Do not correlate your productivity with the number of hours you spend trying to solve a problem. The less effort you need to achieve your goals, the less stressful your day will be, and the more time and motivation you will have to invest in further reducing cognitive load.
- Deliberate practice
- Domain-driven design
- Ubiquitous language
- Continuous discovery
- Continuous learning
- Pair or ensemble programming
- Architectural decision records
- Concerns review
- Development Experience
- Pomodoro Technique
- Eliminate Toil
- 🏋️♀️ Strive for awesomeness
- 🤜 🤛 Best as a team
- Do I spend time retrying the same tests again and again due to flakiness?
- Does your code use terminology and naming that's different from how the commercial team's customers name things?
- Am I spending too much time on manual, repetitive tasks?
- Do I refrain from deliberate practice or attending training courses because I have too much work?
- Do the same errors or challenges reappear without resolution?
“Software development is more valuable when it earns money sooner and spends money later. Incremental design explicitly defers design investment until the last responsible moment in an effort to spend money later” — Kent Beck
When designing solutions, it is important to consider that software incurs a fundamental cost and can be seen as a liability. Therefore, it is essential to make cost-effective decisions. Deferring commitment is crucial. By maintaining flexibility and making reversible decisions, we can navigate the uncertain terrain of software development more efficiently.

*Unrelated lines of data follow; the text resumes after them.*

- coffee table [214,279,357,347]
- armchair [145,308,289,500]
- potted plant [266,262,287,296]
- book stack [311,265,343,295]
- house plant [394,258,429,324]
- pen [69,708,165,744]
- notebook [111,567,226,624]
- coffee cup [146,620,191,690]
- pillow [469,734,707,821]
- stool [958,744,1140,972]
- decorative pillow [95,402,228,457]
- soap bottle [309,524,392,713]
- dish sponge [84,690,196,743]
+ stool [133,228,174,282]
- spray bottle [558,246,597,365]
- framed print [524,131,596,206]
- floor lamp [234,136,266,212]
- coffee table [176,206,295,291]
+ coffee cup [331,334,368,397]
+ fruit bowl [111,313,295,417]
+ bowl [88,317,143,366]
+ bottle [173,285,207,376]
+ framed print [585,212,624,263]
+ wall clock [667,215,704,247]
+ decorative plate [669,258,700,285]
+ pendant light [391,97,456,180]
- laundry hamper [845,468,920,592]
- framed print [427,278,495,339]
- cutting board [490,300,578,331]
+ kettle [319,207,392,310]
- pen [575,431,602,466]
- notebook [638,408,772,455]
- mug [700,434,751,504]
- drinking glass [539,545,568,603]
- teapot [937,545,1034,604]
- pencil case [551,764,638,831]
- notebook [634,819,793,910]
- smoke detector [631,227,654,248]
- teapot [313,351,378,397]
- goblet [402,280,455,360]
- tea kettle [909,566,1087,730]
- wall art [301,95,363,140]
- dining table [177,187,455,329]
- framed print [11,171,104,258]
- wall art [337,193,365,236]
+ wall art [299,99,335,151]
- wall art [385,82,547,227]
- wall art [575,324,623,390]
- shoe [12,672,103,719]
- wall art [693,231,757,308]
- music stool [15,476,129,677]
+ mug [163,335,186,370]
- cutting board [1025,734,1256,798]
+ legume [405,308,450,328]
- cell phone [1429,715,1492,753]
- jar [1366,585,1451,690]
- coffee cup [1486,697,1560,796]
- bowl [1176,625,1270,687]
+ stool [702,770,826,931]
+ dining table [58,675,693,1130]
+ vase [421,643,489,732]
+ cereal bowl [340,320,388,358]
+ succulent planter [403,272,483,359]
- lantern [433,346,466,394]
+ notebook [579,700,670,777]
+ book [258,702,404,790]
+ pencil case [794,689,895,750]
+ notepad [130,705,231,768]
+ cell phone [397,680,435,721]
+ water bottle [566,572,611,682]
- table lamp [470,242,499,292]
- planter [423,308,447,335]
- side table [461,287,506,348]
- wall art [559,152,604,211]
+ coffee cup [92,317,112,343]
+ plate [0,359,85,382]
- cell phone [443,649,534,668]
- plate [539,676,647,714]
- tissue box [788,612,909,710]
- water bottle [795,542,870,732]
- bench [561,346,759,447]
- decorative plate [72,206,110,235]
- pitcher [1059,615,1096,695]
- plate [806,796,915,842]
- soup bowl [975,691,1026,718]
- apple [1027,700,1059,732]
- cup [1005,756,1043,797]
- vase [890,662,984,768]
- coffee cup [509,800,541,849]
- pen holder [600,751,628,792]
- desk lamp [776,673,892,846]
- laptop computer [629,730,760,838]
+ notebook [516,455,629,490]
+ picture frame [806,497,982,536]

Often, we try to improve our software by adding more code. However, removing unnecessary or redundant code can be even more beneficial. Eliminating unnecessary code can enhance the efficiency, understandability, and maintainability of our software. Use each refactoring opportunity to reduce unnecessary complexity.
- Defer commitment
- Refactoring
- Simply design
- Via negativa
- SOLID
- DDD
- Systems Thinking
- 🏋️♀️ Strive for awesomeness
- ✅ Do what I say I will do in the right way
- Do you write complex code before validating that your hypotheses are correct?
- Have you removed the source code of discarded iterations?
- Have you introduced new technologies or practices that do not solve real problems?
- Stakeholder communication revolves around deliverables instead of business goals.
- Did you start implementing a solution without understanding its level of availability needs and cost impact?
“If courage alone is dangerous, in concert with the other values it is powerful. The courage to speak truths, pleasant or unpleasant, fosters communication and trust. The courage to discard failing solutions and seek new ones encourages simplicity. The courage to seek real, concrete answers creates feedback.” — Kent Beck
Courage is the effort to achieve or persevere in applying the rest of the principles, even when it means contradicting the opinions of others. It means investing time in something that may not have an immediate outcome, but aligns with our principles.
Courage is not just about heroic acts in epic situations. The other principles should help us minimize the number of dramatic situations.
However, courage without respect can be dangerous. We need to make an effort to understand the needs of everyone.
To act with courage and respect, we must create an environment of psychological safety. This involves fostering open and confident communication, where all voices are heard and taken into account. It also means encouraging asking questions and discussing mistakes.
- Non-violent communication
- Retrospectives
- Blameless postmortems
- 👂 Everyone's voice is valued
- ✋ Take ownership
- ✅ Do what I say I will do in the right way
- 🪟 Strive for a culture of transparency
- You haven't proposed a refactoring that will enable your team to work safely.
- You've criticized other team members' proposals or requests without trying to understand their needs.
- You take too many risks that create situations that require heroic attitudes.
- You act defensively when someone points out that an attitude or implementation is not aligned with our principles.
- Team members seem afraid to share their opinions or give honest feedback.